A click-through rate (CTR) is an online marketing metric used to track user engagement. Let’s review how this metric works and how you can use it to improve your marketing campaigns.
What Is a Click Through Rate (CTR)?
Your CTR measures how many people click on your campaign against how many times your campaign appears to users.
You can measure a CTR for most digital marketing channels, but you’ll commonly use this metric to track PPC, SEO, paid social, and email campaigns. CTR works best for these campaigns because their common goal is to direct a user to a specific webpage.
Say you’re running a PPC ad. You can easily track how many people see your ad, and how many users clicked on your ad. Here, the CTR metric is useful because you can gauge how well your ad is performing.
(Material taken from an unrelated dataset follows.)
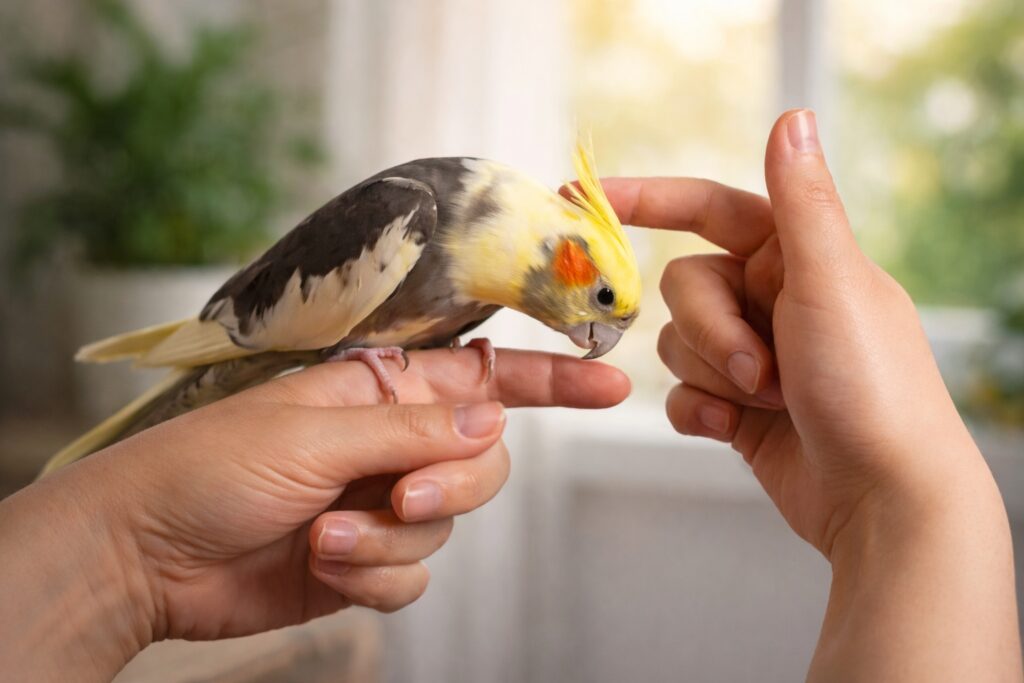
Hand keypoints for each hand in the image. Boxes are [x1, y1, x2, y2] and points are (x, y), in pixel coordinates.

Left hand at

Your click-through rate doesn’t work in isolation. Other metrics like conversion rate and bounce rate are important to monitor too.
How Is CTR Calculated?
Although most marketing tools will calculate your click-through rate for you, it’s easy to do yourself. To determine your campaign’s CTR, divide the number of clicks your ad received by the number of impressions your ad generated. Multiply the resulting number by 100 to determine your CTR.
CTR = (Clicks / Impressions) x 100
Say you ran an ad that generated 10 clicks from 100 impressions. Using the formula above, you’d divide 10 (number of clicks) by 100 (number of impressions).
10 divided 100 equals 0.1. To find the CTR, we multiply 0.1 by 100, which returns 10. Your click-through rate would be 10%.
What Affects Click-Through Rate?
1. Relevancy
Make sure your content is relevant to the channel and landing page its related to. This means that any ad, email, or campaign should have the same message as its landing page. This is not only important for your CTRs but also your bounce rate and, ultimately, conversion.